REQUIREMENT ▸ Return all lines from the listing below in which "Figure" appears.

PROVIDED MATERIAL ▸
▬▬▬
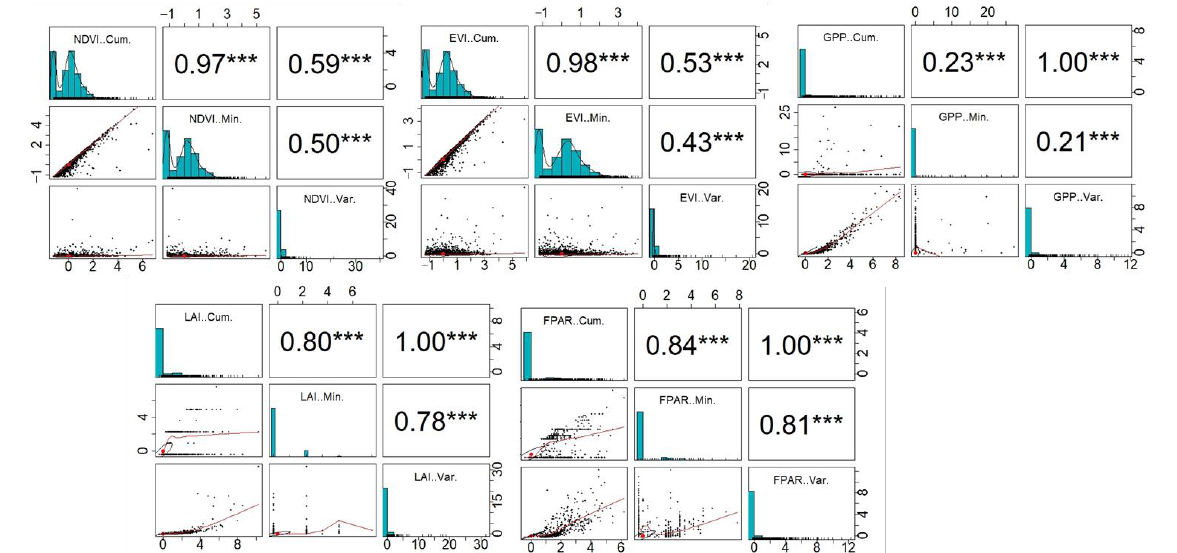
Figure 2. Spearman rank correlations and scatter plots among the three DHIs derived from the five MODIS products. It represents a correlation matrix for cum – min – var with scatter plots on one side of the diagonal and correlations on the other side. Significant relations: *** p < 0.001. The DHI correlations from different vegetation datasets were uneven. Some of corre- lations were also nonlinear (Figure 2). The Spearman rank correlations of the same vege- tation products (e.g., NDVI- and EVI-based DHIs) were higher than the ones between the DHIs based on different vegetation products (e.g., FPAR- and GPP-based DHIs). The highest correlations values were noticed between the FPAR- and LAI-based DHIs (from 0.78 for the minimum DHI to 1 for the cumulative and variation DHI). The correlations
▬▬▬
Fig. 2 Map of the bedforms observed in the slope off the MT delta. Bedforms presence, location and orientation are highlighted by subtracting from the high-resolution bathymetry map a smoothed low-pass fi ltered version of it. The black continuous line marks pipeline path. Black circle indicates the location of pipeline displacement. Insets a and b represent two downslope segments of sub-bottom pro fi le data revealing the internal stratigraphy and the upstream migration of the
▬▬▬
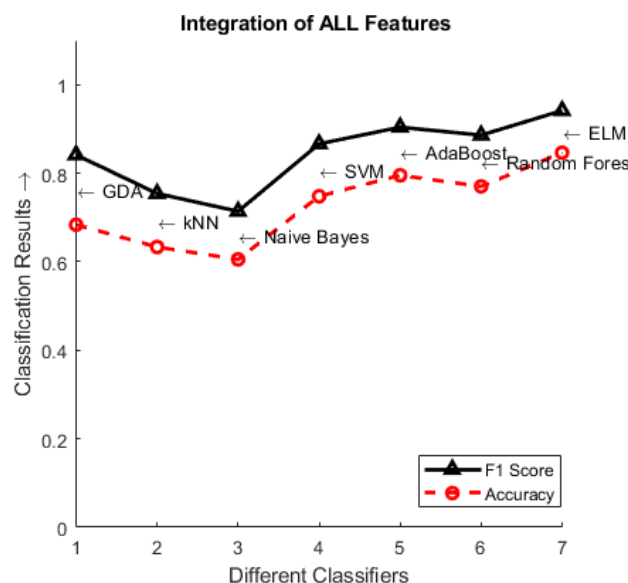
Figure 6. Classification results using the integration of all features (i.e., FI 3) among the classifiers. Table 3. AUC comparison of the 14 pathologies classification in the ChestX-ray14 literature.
▬▬▬
ANSWER BELOW ▸
Figure 2. Spearman rank correlations and scatter plots among the three DHIs derived from the five MODIS products. It represents a correlation matrix for cum – min – var with scatter plots on one side of the diagonal and correlations on the other side. Significant relations: *** p < 0.001. The DHI correlations from different vegetation datasets were uneven. Some of corre- lations were also nonlinear (Figure 2). The Spearman rank correlations of the same vege- tation products (e.g., NDVI- and EVI-based DHIs) were higher than the ones between the DHIs based on different vegetation products (e.g., FPAR- and GPP-based DHIs). The highest correlations values were noticed between the FPAR- and LAI-based DHIs (from 0.78 for the minimum DHI to 1 for the cumulative and variation DHI). The correlations
Figure 6. Classification results using the integration of all features (i.e., FI 3) among the classifiers. Table 3. AUC comparison of the 14 pathologies classification in the ChestX-ray14 literature.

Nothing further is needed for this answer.